- Born: 9 December 1999 (age 26)
- Height: 171 cm (5 ft 7 in)

Gymnastics career
- Discipline: Men's artistic gymnastics
- Country represented: Chinese Taipei;
- Medal record
Representing Chinese Taipei
Asian Games
| Bronze medal – third place | 2022 Hangzhou | Team |
| Bronze medal – third place | 2026 Aichi-Nagoya | Team |
Asian Championships
| Bronze medal – third place | 2019 Ulaanbaatar | Team |
World University Games
| Bronze medal – third place | 2021 Chengdu | Pommel horse |
FIG World Cup
| Event | 1st | 2nd | 3rd |
| Apparatus World Cup | 1 | 0 | 2 |
| World Challenge Cup | 1 | 1 | 2 |
| Total | 2 | 1 | 4 |

= Shiao Yu-jan =

Taiwenese artistic gymnast

Shiao Yu-jan (蕭佑然 (萧佑然); born 9 December 1999) is a Taiwanese artistic gymnast. He won team bronze medals at the 2022 Asian Games and at the 2019 Asian Championships. He is the 2021 World University Games pommel horse bronze medalist, and he represented Chinese Taipei at the 2020 Summer Olympics.

== Career ==
Shiao represented Chinese Taipei at the 2018 Asian Games held in Jakarta, Indonesia, and helped the team finish fourth.
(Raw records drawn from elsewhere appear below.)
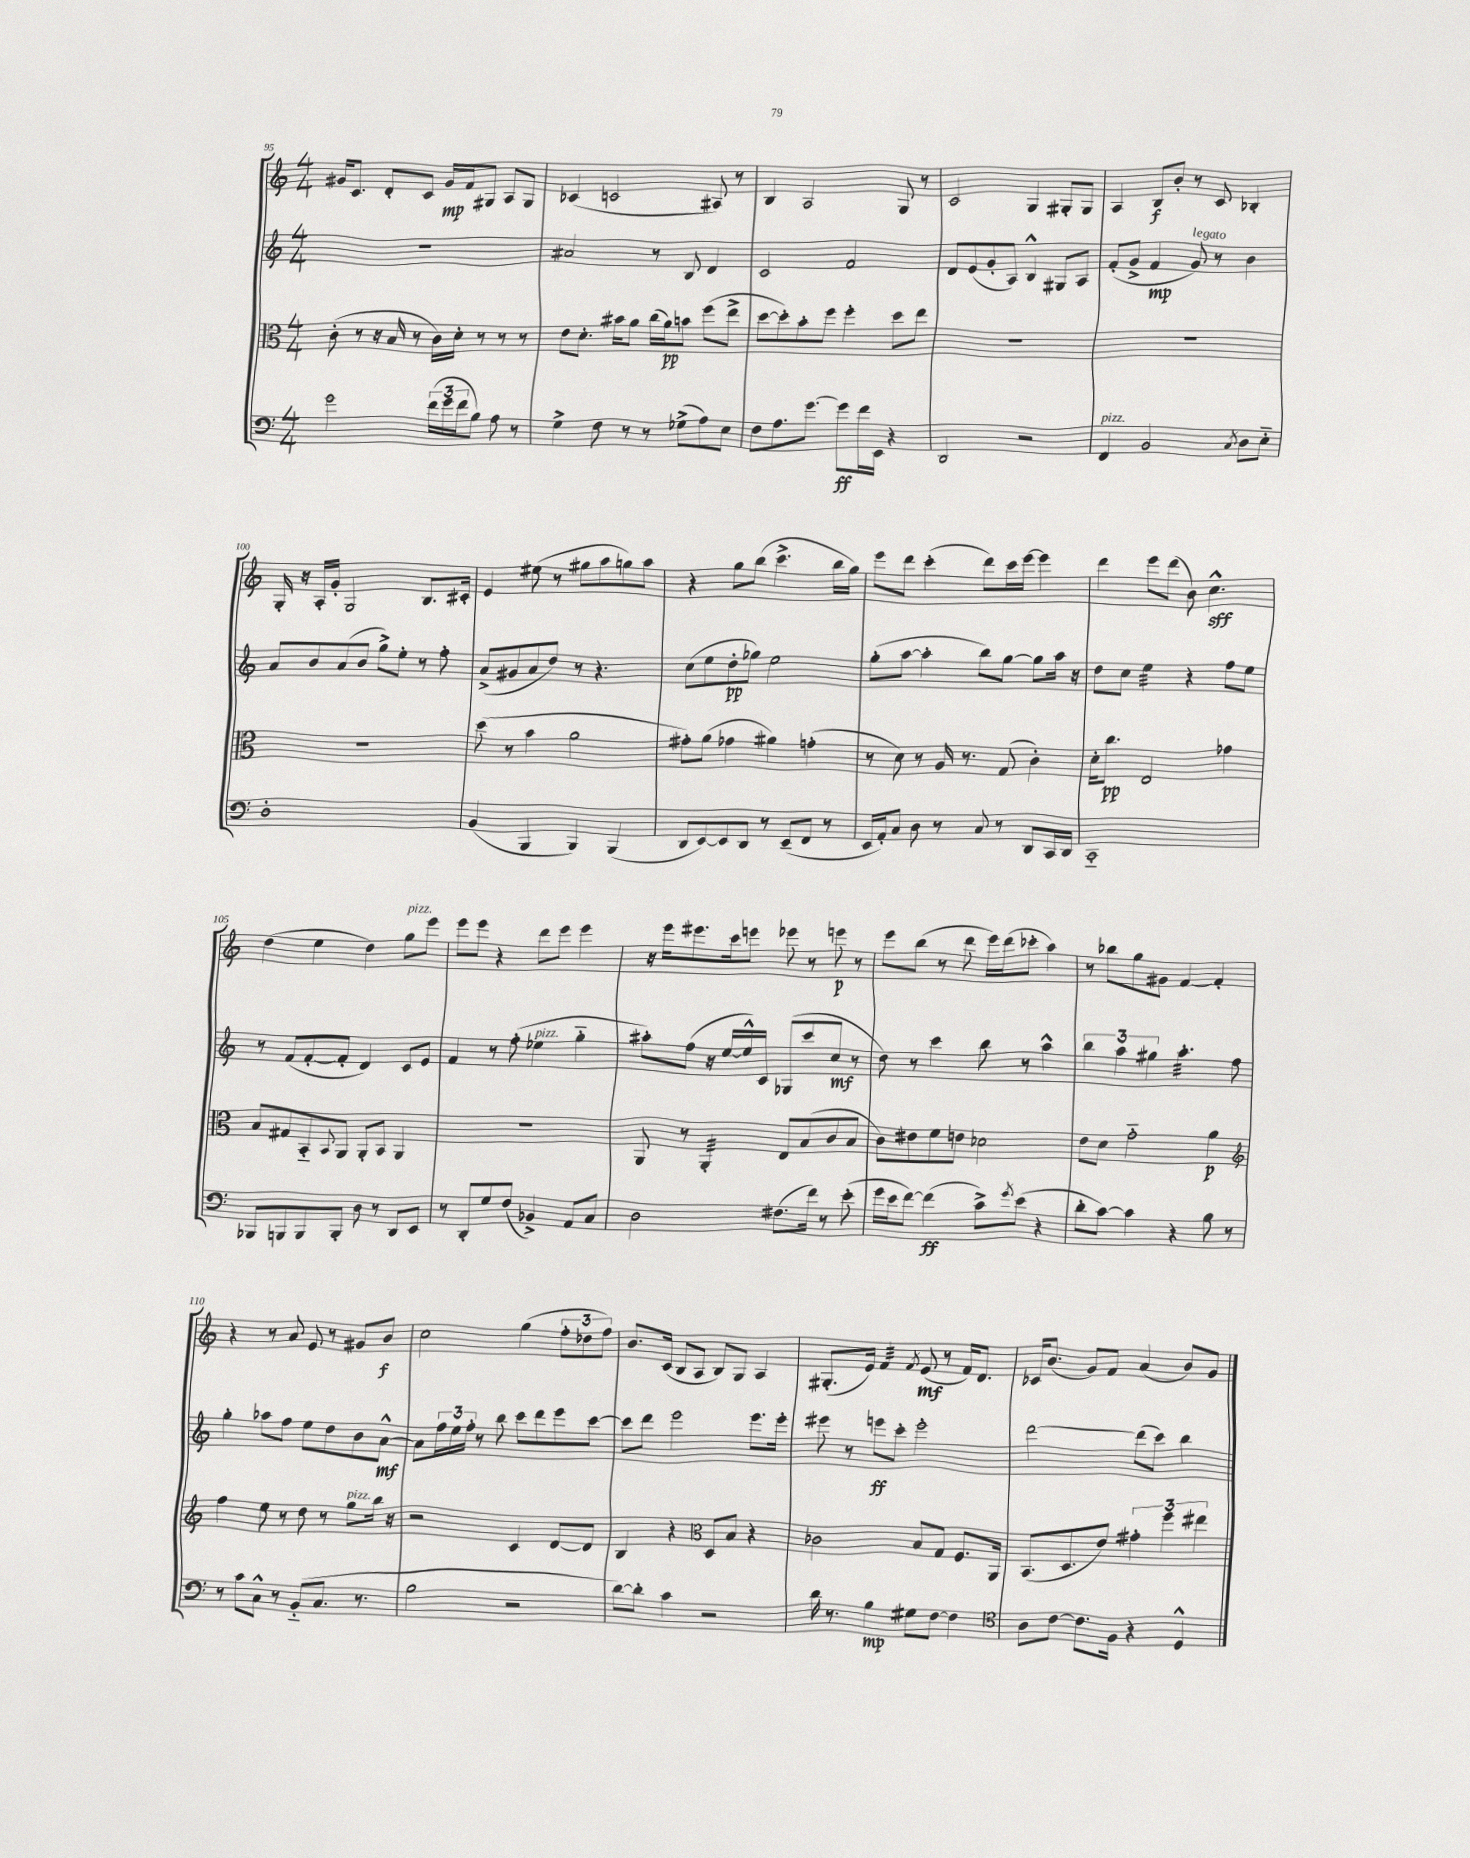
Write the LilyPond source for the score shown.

<<
\new StaffGroup <<
\new Staff = "s0" {
    \clef treble \key c \major \numericTimeSignature \time 4/4
    gis'16 c'8. d'8-. c'8 gis'16\mp f'16 gis8 a8 gis8 |
    ces'4( c'2 ais8) r8 |
    b4 a2 g8 r8 |
    c'2 g4 gis8-. gis8 |
    a4 b8\f b'8-. r8 c'8 bes4-. |
    g16-. r16 a16-. g'16-. g2 b8. cis'16-. |
    e'4 eis''8( r8 gis''8 a''8 g''8) a''8 |
    r4 g''8 b''8( c'''4.-> b''16 g''16) |
    e'''8 d'''8 c'''4-.( d'''8) c'''16 e'''16~ e'''4 |
    d'''4 e'''8 d'''8( b'8) c''4.-^\sff |
    d''4( e''4 d''4) g''8^\markup { \italic "pizz." } e'''8 |
    e'''8 e'''8 r4 d'''8 e'''8 e'''4 |
    r16 e'''16 eis'''8. c'''16 e'''8 ees'''8 r8 e'''8\p r8 |
    e'''8 b''8( r8 d'''8 e'''16) d'''16( ces'''8-. a''4) |
    r8 bes''8 g''8 gis'8 f'4~ f'4-. |
    r4 r8 a'8 e'8 r8 gis'8 b'8\f |
    c''2 g''4( \tuplet 3/2 { f''8-. des''8 f''8) } |
    b'8. c'16( b8 a8 b8) g8 a4 |
    gis8.-.( e'16) f'4:32 \acciaccatura { f'8 } e'8\mf( r8 f'16) d'8. |
    ces'16 b'8.( g'8) f'8 a'4( b'8) g'8 \bar "|." |
}
\new Staff = "s1" {
    \clef treble \key c \major \numericTimeSignature \time 4/4
    r1 |
    ais'2 r8 b8 d'4 |
    c'2 f'2 |
    d'8 e'8( g'8-. a8) b4-^ gis8 a8 |
    f'8-.( g'8-> f'4\mp g'8^\markup { \italic "legato" }) r8 b'4 |
    a'8 b'8 a'8( b'8 g''8->) e''8-. r8 f''8-. |
    a'8->( gis'8 a'8 d''8) r8 r4. |
    c''8( e''8 d''8-.\pp ges''8) e''2 |
    g''8-.( a''8~ a''4-. b''8) g''8~ g''8 a''16 r16 |
    d''8 c''8 e''4:32 r4 f''8 e''8 |
    r8 f'8( f'8~-. f'8-. d'4) c'8 e'8 |
    f'4 r8 f''8-.( ees''4^\markup { \italic "pizz." } g''4-_ |
    ais''8-.) f''8( r16 e''16~ e''16-^) c'16 ges8( c'''8 c''8\mf r8 |
    d''8) r8 c'''4 b''8 r8 a''4-^ |
    \tuplet 3/2 { b''4 a''4 gis''4 } a''4.:32-. f''8 |
    g''4-. aes''8 f''8 e''8 d''8 b'8 a'8~-^\mf |
    a'8 \tuplet 3/2 { f''16 e''16 f''16-. } r8 b''8 c'''8 d'''8 e'''8 c'''8~ |
    c'''8 d'''8 e'''2 e'''8. e'''16-. |
    eis'''8 r8 e'''8\ff c'''8-. e'''2-. |
    d'''2~ d'''8( c'''8) b''4 \bar "|." |
}
\new Staff = "s2" {
    \clef alto \key c \major \numericTimeSignature \time 4/4
    c'8-.( r8 r16 b16 r8 c'16) d'16-. r8 r8 r8 |
    e'8 d'8.-. bis'16 a'8 c''16( a'16\pp) b'8 f''8( e''8-> |
    d''8~ d''8-.) b'8-. f''8 f''4-. d''8 e''8 |
    R1 |
    R1 |
    R1 |
    d''8( r8 b'4 a'2 |
    gis'8-.) a'8( ges'4 ais'4) g'4-.( |
    r8 d'8) r8 a16 r8. g8( c'4-.) |
    d'16-. c''8.\pp e2 ges'4 |
    b8 gis8 b,8-_ \appoggiatura { b,8 } a,8 a,8-. b,8 a,4 |
    r1 |
    a,8 r8 a,4:32-. e8 b8( c'8 b8 |
    c'8) eis'8 f'8 e'8 des'2 |
    e'8 d'8 g'2-_ a'4\p |
    \clef treble f''4 e''8 r8 d''8 r8 g''8^\markup { \italic "pizz." } b''16 r16 |
    r2 c'4 d'8~ d'8 |
    b4 r4 \clef alto d8 b8 r4 |
    ces'2 b8 g8 f8. a,16 |
    b,8.( d8. e'8) \tuplet 3/2 { gis'4-. f''4 eis''4 } \bar "|." |
}
\new Staff = "s3" {
    \clef bass \key c \major \numericTimeSignature \time 4/4
    g'2 \tuplet 3/2 { f'16( g'16 f'16 } b8) a8 r8 |
    g4-> f8 r8 r8 ges8->( a8) e8 |
    f8 a8. g'8.~ g'8\ff f'16 e,16 r4 |
    d,2 r2 |
    f,4^\markup { \italic "pizz." } b,2 \acciaccatura { c8 } d8 e8-_ |
    d1-. |
    b,4( b,,4 b,,4) b,,4( |
    d,8 e,8~) e,8 d,8 r8 e,8--( f,8 r8 |
    e,16 a,16-.) c8 d8 r8 c8 r8 d,8 c,16 d,16 |
    c,1-_ |
    bes,,8 b,,8 b,,8 b,,8-. d8 r8 d,8 e,8 |
    r8 d,8-. g8 f8( bes,4->) a,8 c8 |
    d2 fis8.( f'16) r8 e'8-.( |
    g'16 e'16 f'8~) f'4\ff( c'8->) \acciaccatura { g'8 } e'8( r4 |
    d'8-. c'8~) c'4 r4 b8 r8 |
    r8 c'8 c8-^ r8 b,8-_( c8. r8. |
    b2 r2 |
    d'8~) d'8-. c'4 r2 |
    d'16 r8. b4\mp gis8 f8~ f4 |
    \clef tenor a8 c'8~ c'8. f16 r4 d4-^ \bar "|." |
}
>>
>>
\layout { \context { \Score currentBarNumber = #95 } }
Shiao competed with the team that won the bronze medal at the 2019 Asian Championships. He then competed at the World Artistic Gymnastics Championships held in Stuttgart, Germany, where the team placed eighth in the qualification round and qualified a team for the Olympic Games for the first time since 1964. The team also qualified for its first-ever team final, and they finished sixth.

Shiao was selected to represent Chinese Taipei at the 2020 Summer Olympics alongside Hung Yuan-hsi, Lee Chih-kai, and Tang Chia-hung. The team finished 10th in the qualification round, making them the second reserve for the team final.

Shiao won the pommel horse bronze medal at the 2022 Paris World Challenge Cup, behind Rhys McClenaghan and Nariman Kurbanov. He then won the pommel horse silver medal at the Szombathely World Challenge Cup, behind Kurbanov. At the Mersin World Challenge Cup, he won the pommel horse gold medal and won the overall World Challenge Cup pommel horse title.

At the 2023 Doha World Cup, Shiao won the pommel horse bronze medal. He then competed at the World University Games and won the pommel horse bronze medal. Then at the Asian Games, he helped the team win the bronze medal, and he placed fourth in the pommel horse final.

Shiao won the pommel horse bronze medal at the 2024 Baku World Cup. He then won another bronze medal at the Szombathely World Challenge Cup. At the 2025 Cottbus World Cup, Shiao won his first World Cup title in three years.